__Raw data__
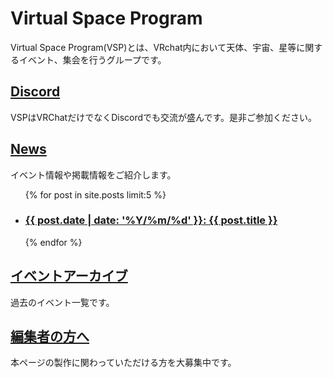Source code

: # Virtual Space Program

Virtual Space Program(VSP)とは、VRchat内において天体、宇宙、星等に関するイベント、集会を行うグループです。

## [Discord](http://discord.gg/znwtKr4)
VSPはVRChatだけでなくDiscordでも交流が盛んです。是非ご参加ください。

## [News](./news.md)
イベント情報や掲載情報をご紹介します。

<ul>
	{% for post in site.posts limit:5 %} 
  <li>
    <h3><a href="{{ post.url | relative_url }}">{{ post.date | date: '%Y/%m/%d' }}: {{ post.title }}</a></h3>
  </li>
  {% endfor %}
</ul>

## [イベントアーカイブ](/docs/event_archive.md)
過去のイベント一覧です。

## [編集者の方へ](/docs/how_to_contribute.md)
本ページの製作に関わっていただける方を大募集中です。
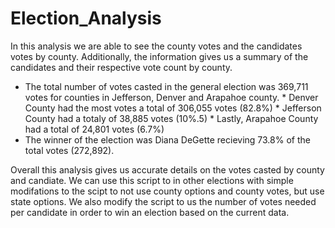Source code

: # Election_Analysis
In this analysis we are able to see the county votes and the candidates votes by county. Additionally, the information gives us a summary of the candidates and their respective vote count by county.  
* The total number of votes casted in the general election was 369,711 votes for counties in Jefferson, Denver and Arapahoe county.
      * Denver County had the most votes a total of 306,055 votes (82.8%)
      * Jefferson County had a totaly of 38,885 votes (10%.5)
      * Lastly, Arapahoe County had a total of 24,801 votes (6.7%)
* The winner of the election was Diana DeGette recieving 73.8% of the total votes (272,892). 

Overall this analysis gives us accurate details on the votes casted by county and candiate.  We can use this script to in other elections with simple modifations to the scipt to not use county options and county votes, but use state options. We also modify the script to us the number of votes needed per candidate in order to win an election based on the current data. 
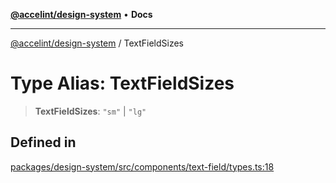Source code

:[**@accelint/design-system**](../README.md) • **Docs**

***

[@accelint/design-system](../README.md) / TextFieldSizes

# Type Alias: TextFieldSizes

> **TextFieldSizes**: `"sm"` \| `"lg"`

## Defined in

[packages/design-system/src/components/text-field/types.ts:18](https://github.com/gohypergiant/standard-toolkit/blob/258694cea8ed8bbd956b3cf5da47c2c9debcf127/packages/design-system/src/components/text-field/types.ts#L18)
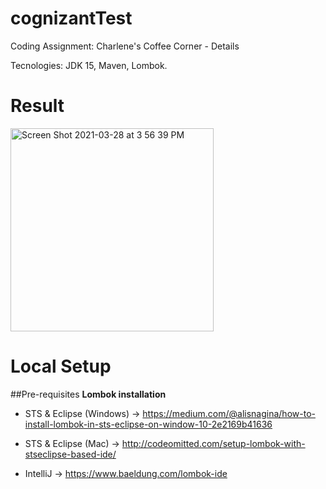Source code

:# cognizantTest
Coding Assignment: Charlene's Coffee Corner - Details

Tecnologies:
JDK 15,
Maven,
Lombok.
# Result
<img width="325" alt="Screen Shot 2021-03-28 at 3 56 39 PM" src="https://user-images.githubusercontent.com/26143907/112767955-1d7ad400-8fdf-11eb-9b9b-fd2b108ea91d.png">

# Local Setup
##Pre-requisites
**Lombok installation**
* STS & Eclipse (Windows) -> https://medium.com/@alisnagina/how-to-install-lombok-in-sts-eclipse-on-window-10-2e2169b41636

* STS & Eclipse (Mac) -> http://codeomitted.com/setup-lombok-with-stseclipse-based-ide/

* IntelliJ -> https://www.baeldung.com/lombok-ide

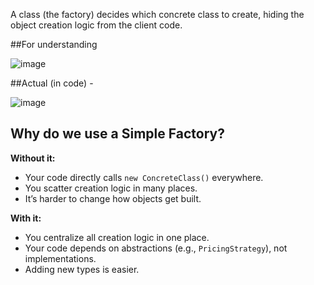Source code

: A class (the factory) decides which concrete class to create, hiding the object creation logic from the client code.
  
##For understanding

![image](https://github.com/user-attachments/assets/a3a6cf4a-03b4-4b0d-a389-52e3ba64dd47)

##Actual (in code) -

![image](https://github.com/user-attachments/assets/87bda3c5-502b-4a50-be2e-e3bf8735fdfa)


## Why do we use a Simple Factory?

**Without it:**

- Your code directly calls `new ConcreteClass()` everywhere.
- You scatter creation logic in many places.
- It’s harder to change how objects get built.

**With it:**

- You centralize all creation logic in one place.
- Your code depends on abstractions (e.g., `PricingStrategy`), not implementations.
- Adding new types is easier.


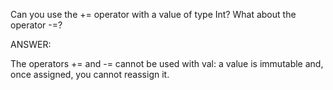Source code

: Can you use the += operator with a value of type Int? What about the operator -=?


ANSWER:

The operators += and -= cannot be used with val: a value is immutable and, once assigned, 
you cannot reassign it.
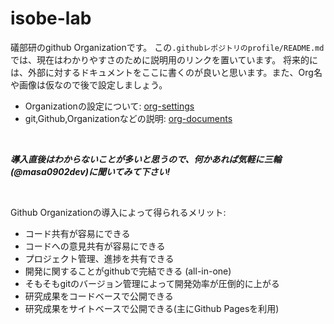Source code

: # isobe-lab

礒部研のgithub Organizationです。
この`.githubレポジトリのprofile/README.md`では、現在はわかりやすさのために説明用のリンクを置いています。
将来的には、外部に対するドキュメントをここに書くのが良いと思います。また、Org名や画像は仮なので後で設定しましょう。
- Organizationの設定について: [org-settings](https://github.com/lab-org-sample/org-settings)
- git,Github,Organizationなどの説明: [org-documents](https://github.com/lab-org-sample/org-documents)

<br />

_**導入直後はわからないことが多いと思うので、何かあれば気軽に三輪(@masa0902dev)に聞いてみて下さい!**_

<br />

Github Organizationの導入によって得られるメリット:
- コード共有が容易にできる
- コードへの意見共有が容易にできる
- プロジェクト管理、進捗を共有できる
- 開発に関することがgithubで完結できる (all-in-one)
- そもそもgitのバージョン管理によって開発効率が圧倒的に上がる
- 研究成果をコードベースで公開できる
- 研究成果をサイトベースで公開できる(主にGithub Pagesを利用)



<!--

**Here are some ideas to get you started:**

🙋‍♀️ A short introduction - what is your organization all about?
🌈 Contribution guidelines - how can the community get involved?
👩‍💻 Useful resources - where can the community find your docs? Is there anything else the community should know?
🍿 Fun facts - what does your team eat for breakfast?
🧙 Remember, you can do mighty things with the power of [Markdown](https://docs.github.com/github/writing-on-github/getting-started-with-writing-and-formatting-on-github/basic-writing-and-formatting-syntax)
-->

__Problem requirements__
Repeat each entry exactly as given; no pictures belong in the copy.

__Answer box__
Source code

: # Virtual Space Program

Virtual Space Program(VSP)とは、VRchat内において天体、宇宙、星等に関するイベント、集会を行うグループです。

## [Discord](http://discord.gg/znwtKr4)
VSPはVRChatだけでなくDiscordでも交流が盛んです。是非ご参加ください。

## [News](./news.md)
イベント情報や掲載情報をご紹介します。

<ul>
	{% for post in site.posts limit:5 %} 
  <li>
    <h3><a href="{{ post.url | relative_url }}">{{ post.date | date: '%Y/%m/%d' }}: {{ post.title }}</a></h3>
  </li>
  {% endfor %}
</ul>

## [イベントアーカイブ](/docs/event_archive.md)
過去のイベント一覧です。

## [編集者の方へ](/docs/how_to_contribute.md)
本ページの製作に関わっていただける方を大募集中です。
Source code

: # Election_Analysis
In this analysis we are able to see the county votes and the candidates votes by county. Additionally, the information gives us a summary of the candidates and their respective vote count by county.  
* The total number of votes casted in the general election was 369,711 votes for counties in Jefferson, Denver and Arapahoe county.
      * Denver County had the most votes a total of 306,055 votes (82.8%)
      * Jefferson County had a totaly of 38,885 votes (10%.5)
      * Lastly, Arapahoe County had a total of 24,801 votes (6.7%)
* The winner of the election was Diana DeGette recieving 73.8% of the total votes (272,892). 

Overall this analysis gives us accurate details on the votes casted by county and candiate.  We can use this script to in other elections with simple modifations to the scipt to not use county options and county votes, but use state options. We also modify the script to us the number of votes needed per candidate in order to win an election based on the current data. 
Source code

:[**@accelint/design-system**](../README.md) • **Docs**

***

[@accelint/design-system](../README.md) / TextFieldSizes

# Type Alias: TextFieldSizes

> **TextFieldSizes**: `"sm"` \| `"lg"`

## Defined in

[packages/design-system/src/components/text-field/types.ts:18](https://github.com/gohypergiant/standard-toolkit/blob/258694cea8ed8bbd956b3cf5da47c2c9debcf127/packages/design-system/src/components/text-field/types.ts#L18)
Source code

:# cognizantTest
Coding Assignment: Charlene's Coffee Corner - Details

Tecnologies:
JDK 15,
Maven,
Lombok.
# Result
<img width="325" alt="Screen Shot 2021-03-28 at 3 56 39 PM" src="https://user-images.githubusercontent.com/26143907/112767955-1d7ad400-8fdf-11eb-9b9b-fd2b108ea91d.png">

# Local Setup
##Pre-requisites
**Lombok installation**
* STS & Eclipse (Windows) -> https://medium.com/@alisnagina/how-to-install-lombok-in-sts-eclipse-on-window-10-2e2169b41636

* STS & Eclipse (Mac) -> http://codeomitted.com/setup-lombok-with-stseclipse-based-ide/

* IntelliJ -> https://www.baeldung.com/lombok-ide

Source code

: A class (the factory) decides which concrete class to create, hiding the object creation logic from the client code.
  
##For understanding

![image](https://github.com/user-attachments/assets/a3a6cf4a-03b4-4b0d-a389-52e3ba64dd47)

##Actual (in code) -

![image](https://github.com/user-attachments/assets/87bda3c5-502b-4a50-be2e-e3bf8735fdfa)


## Why do we use a Simple Factory?

**Without it:**

- Your code directly calls `new ConcreteClass()` everywhere.
- You scatter creation logic in many places.
- It’s harder to change how objects get built.

**With it:**

- You centralize all creation logic in one place.
- Your code depends on abstractions (e.g., `PricingStrategy`), not implementations.
- Adding new types is easier.


Source code

: Can you use the += operator with a value of type Int? What about the operator -=?


ANSWER:

The operators += and -= cannot be used with val: a value is immutable and, once assigned, 
you cannot reassign it.
Source code

: # isobe-lab

礒部研のgithub Organizationです。
この`.githubレポジトリのprofile/README.md`では、現在はわかりやすさのために説明用のリンクを置いています。
将来的には、外部に対するドキュメントをここに書くのが良いと思います。また、Org名や画像は仮なので後で設定しましょう。
- Organizationの設定について: [org-settings](https://github.com/lab-org-sample/org-settings)
- git,Github,Organizationなどの説明: [org-documents](https://github.com/lab-org-sample/org-documents)

<br />

_**導入直後はわからないことが多いと思うので、何かあれば気軽に三輪(@masa0902dev)に聞いてみて下さい!**_

<br />

Github Organizationの導入によって得られるメリット:
- コード共有が容易にできる
- コードへの意見共有が容易にできる
- プロジェクト管理、進捗を共有できる
- 開発に関することがgithubで完結できる (all-in-one)
- そもそもgitのバージョン管理によって開発効率が圧倒的に上がる
- 研究成果をコードベースで公開できる
- 研究成果をサイトベースで公開できる(主にGithub Pagesを利用)



<!--

**Here are some ideas to get you started:**

🙋‍♀️ A short introduction - what is your organization all about?
🌈 Contribution guidelines - how can the community get involved?
👩‍💻 Useful resources - where can the community find your docs? Is there anything else the community should know?
🍿 Fun facts - what does your team eat for breakfast?
🧙 Remember, you can do mighty things with the power of [Markdown](https://docs.github.com/github/writing-on-github/getting-started-with-writing-and-formatting-on-github/basic-writing-and-formatting-syntax)
-->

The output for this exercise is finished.